* [SCHRIFTLICHE ANWEISUNG]
Nenne alle Charaktereigenschaften, die der Seitenauszug Stella und Ivo zuschreibt, und ordne jede der richtigen Person zu.

* [SEITENAUSZUG]
• • • •

Schon nach dem ersten Satz weiß ich: „Mein sanfter Zwilling“ ist ein Vakuum an Gefühlen, aus dem ich nicht entkommen kann. Dafür ist die Geschichte zu anziehend und in eine faszinierende, betörende Sprache gebettet. So zieht mich Nino Haratischwili mit der Kraft eines Trichters in ihr Werk.
Der Titel des Romans klingt zärtlich, ist voller Liebe, also denke ich: hier falle ich weich. Wie sich bald herausstellen soll, trügt der erste Schein, weil sich Stella und Ivo genauso anziehen wie sie sich abstoßen. Diese Liebe ist warm wie das Feuer und schneidend wie ein Messer.
Stella und Ivo lernen sich als Kinder kennen, als Stellas Vater regelmäßig seine Geliebte aufsucht und dort die Nachmittage im Schlafzimmer verbringt. Anfangs begegnen sich beide argwöhnisch, das dunkle Geheimnis beider Elternteile führt sie jedoch immer mehr zusammen, schafft ein dichtes Band zwischen den Kindern. „Denn wir beide wussten um die Gefahr, wir beide sahen sie unentwegt im Haus auf uns lauern und beschlossen in unserer kindlichen Einfalt, die Erwachsenen davor zu bewahren, sie diese Gefahr – so gut es ging – nicht spüren zu lassen.“ Trotz der Gemeinsamkeit sind sie zwei Gegenpole, Stella ist stur und fordernd, Ivo scheu und eigenwillig. Diese Diskrepanz nehmen sie hin, und doch sollte es gerade diese Grenze sein, die sie ihr Leben lang in zwei Hälften teilen wird.

• • • •

* [GEZEIGTES MATERIAL]

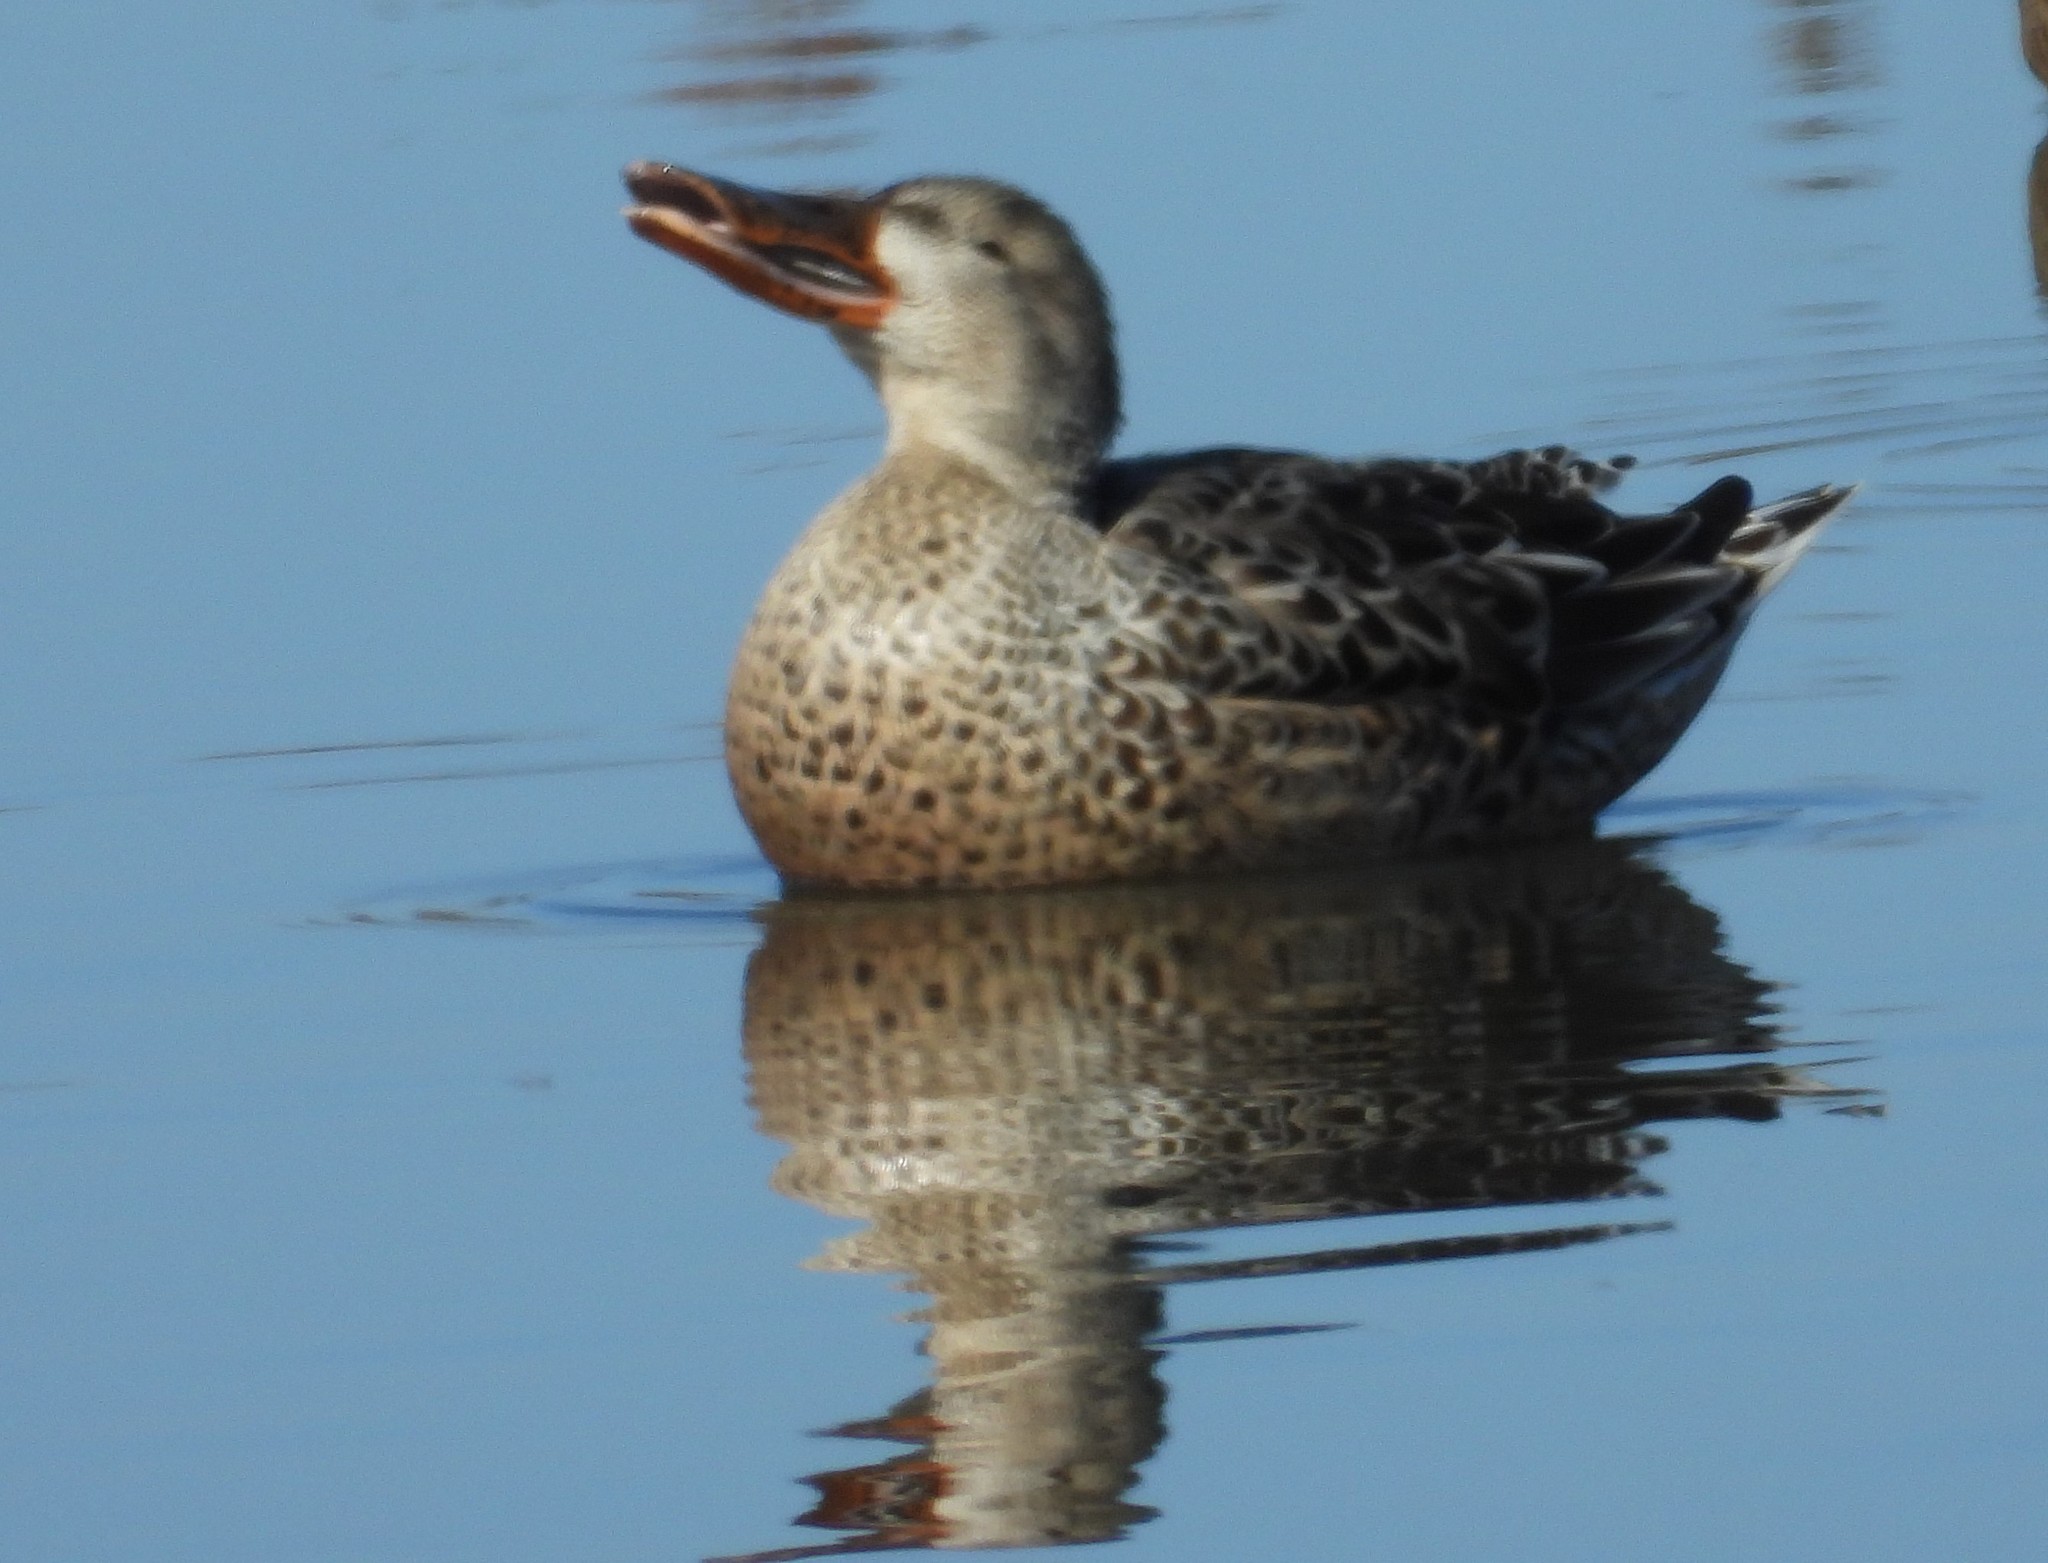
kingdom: Animalia
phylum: Chordata
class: Aves
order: Anseriformes
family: Anatidae
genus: Spatula
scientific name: Spatula clypeata
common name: Northern shoveler
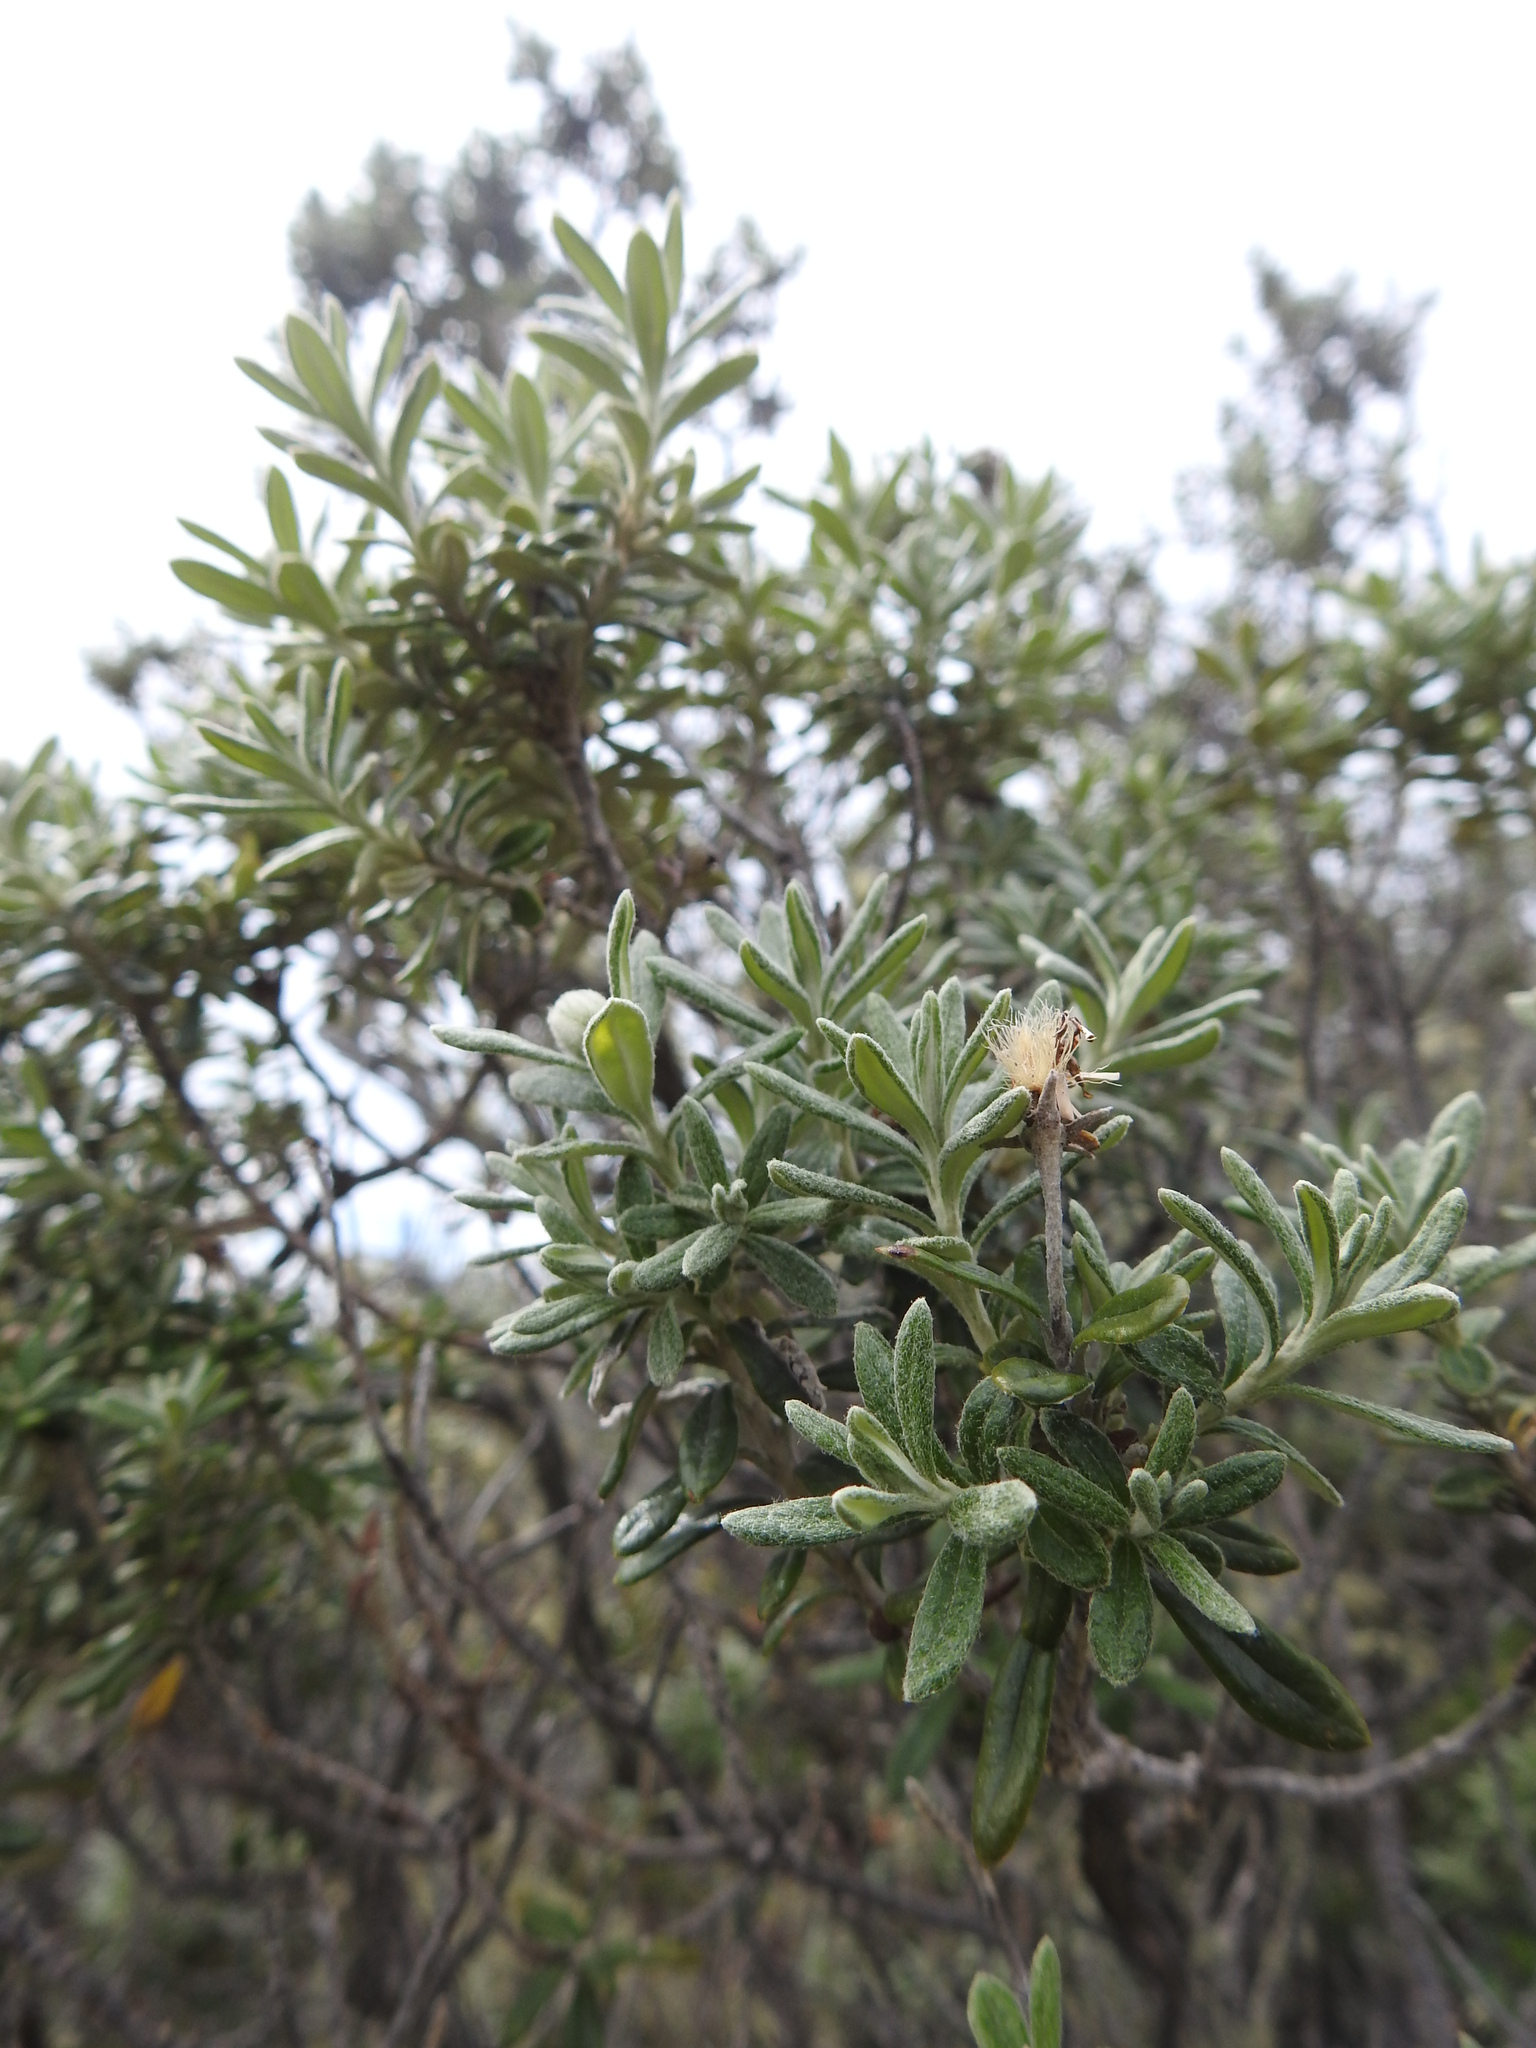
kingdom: Plantae
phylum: Tracheophyta
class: Magnoliopsida
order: Asterales
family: Asteraceae
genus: Chiliotrichum
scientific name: Chiliotrichum diffusum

• • • •

* [VOLLSTÄNDIGE ANTWORT]
Stella: stur, fordernd
Ivo: scheu, eigenwillig